- **Questions**
1) In the roach story, how far away does Daniel's best friend live?
2) Continue the roach story from its final sentence.

*** Opening of Excerpt to read ***

This exchange went back and forth for a while, and I continued to act like a crazy irrational person, and at some point, this was said, “I know you would protect Eliot from any harm if it were a human being threatening you, and this is just a stupid bug! YOU CAN DO IT.” And to that, I replied something like this, “ROACHES ARE WORSE THAN HUMANS!”
So, I, dressed in my superman pajamas, unshowered with a baby who desperately needed a diaper change, stood there thinking and barely kept from crying. After a moment, I asked Daniel if his best friend was home from work today, who lives about twenty minutes away with traffic. He said he didn’t know, so he hung up and called him, after giving me instructions to not leave the roach unattended. Five minutes later, he called me back to tell me his friend was on the way.
“He’s coming over, it will take about twenty minutes. Don’t move. Watch the roach and make sure you don’t lose it. Feed him lunch, thank him profusely, and don’t let the roach out of your sight.I have to go back to my meeting now.” I continued shrieking as the roach crawled quickly from place to place, and for the next twenty minutes, I followed it from the living room, to the kitchen, to the living room again, keeping my distance. I spent the entire time lamenting in my head about my weakness and agonizing over the thing. I spent that time in embarrassment over what my husband must think and what my husband’s friend must think.

*** Close of Excerpt to read ***
*** Opening of The data ***

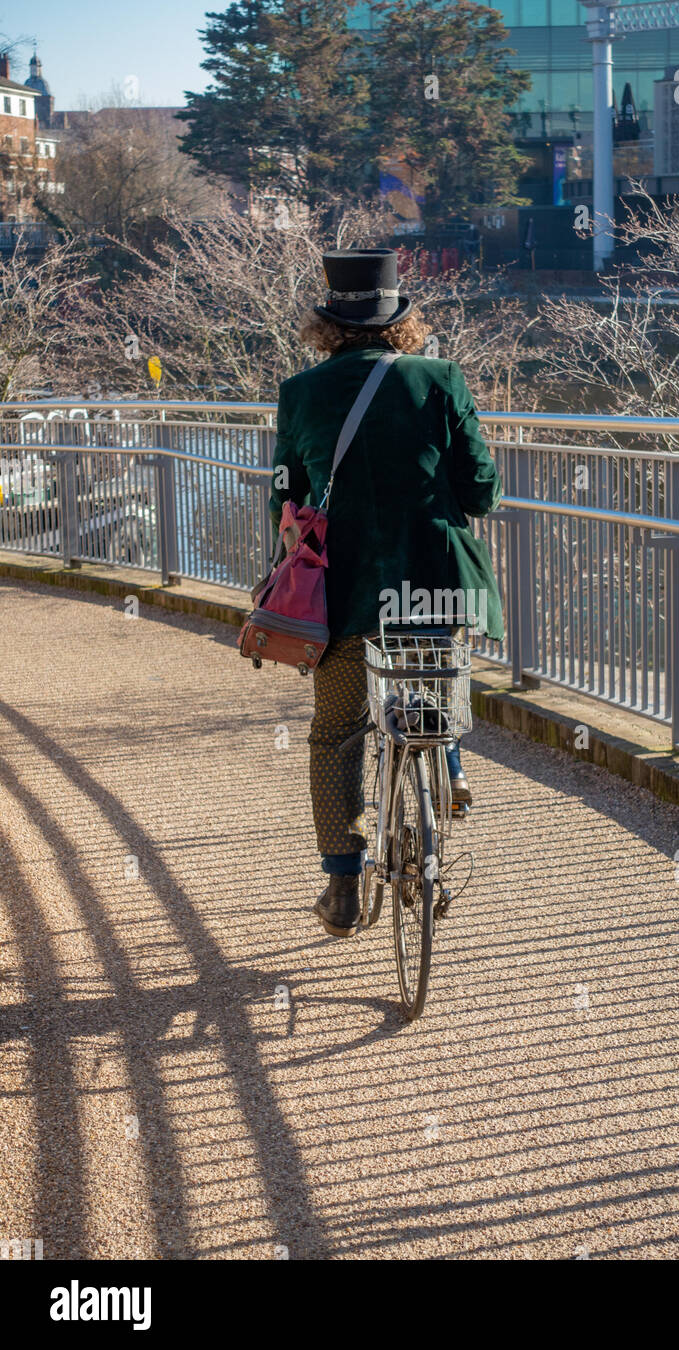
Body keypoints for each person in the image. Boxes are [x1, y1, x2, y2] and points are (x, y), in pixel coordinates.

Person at [270, 247, 503, 938]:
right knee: (428, 691)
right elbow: (481, 491)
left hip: (342, 595)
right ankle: (444, 764)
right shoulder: (441, 379)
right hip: (433, 586)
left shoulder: (301, 392)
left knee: (338, 733)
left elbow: (287, 500)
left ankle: (343, 886)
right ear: (401, 320)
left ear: (328, 324)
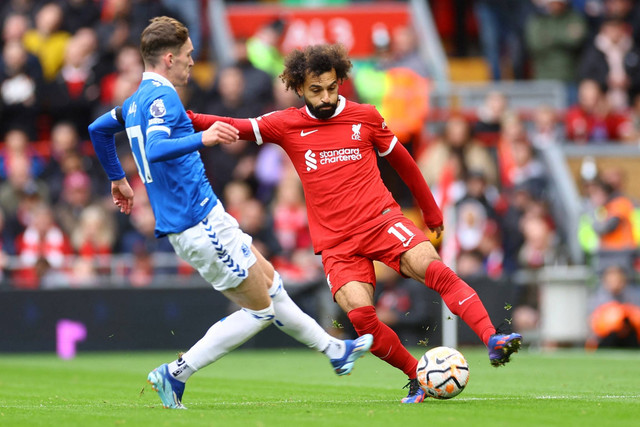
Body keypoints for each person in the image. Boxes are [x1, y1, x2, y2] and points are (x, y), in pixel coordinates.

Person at [188, 43, 522, 404]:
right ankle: (417, 376)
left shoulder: (365, 116)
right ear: (300, 88)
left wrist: (431, 211)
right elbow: (233, 127)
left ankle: (492, 337)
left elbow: (404, 162)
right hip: (336, 244)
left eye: (332, 87)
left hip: (381, 221)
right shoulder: (285, 124)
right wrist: (184, 116)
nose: (327, 96)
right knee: (362, 321)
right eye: (317, 90)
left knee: (435, 270)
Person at [87, 17, 373, 410]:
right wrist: (202, 137)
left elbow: (98, 130)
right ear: (169, 58)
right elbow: (154, 148)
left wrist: (118, 179)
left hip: (207, 217)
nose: (192, 63)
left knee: (271, 284)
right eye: (188, 56)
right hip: (196, 223)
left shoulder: (135, 100)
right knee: (260, 311)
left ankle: (335, 351)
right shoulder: (161, 98)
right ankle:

*** Close of The data ***

- **Solved tasks**
1) About twenty minutes away with traffic.

2)
I spent a lot of time being mortified.
And finally, after that long period of terror, embarrassment, and mortification, a friendly face appeared at the open door and came directly in to deal with the three inch monster. I pointed it out, gave him a hug, and said I was going in the other room because I had no intentions of losing my marbles so audibly in front of this friend. After a few minutes, I heard, “He’s dead!” and I came out of my retreat and took a shaky breath.
I was reminded of my many flaws, today, and more importantly, my weaknesses. I couldn’t even deal with a roach on my own, and it reminded me of how much more I can’t do without God. It reminded me of how I need to be thankful and grateful, and how I need to repent of my sins, because I NEED GOD. I had to have the humility (whether chosen or not) to ask a friend to help me with my weakness, and I need to have the same humility to ask God to help me with my more spiritual weaknesses.